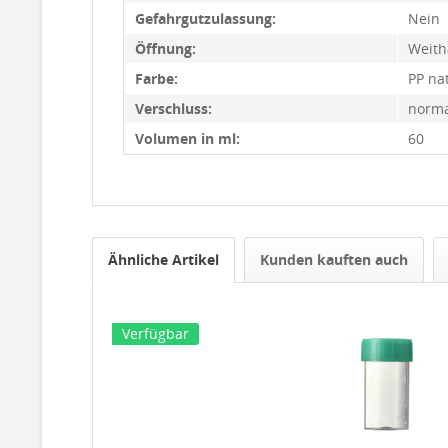
Gefahrgutzulassung:
Nein
Öffnung:
Weith
Farbe:
PP na
Verschluss:
norma
Volumen in ml:
60
Ähnliche Artikel
Kunden kauften auch
Verfügbar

=== About this task ===
Verbatim repeat, images removed: give each entry again exactly as it reads.

=== Response ===
Gefahrgutzulassung:
Nein
Öffnung:
Weith
Farbe:
PP na
Verschluss:
norma
Volumen in ml:
60
Ähnliche Artikel
Kunden kauften auch
Verfügbar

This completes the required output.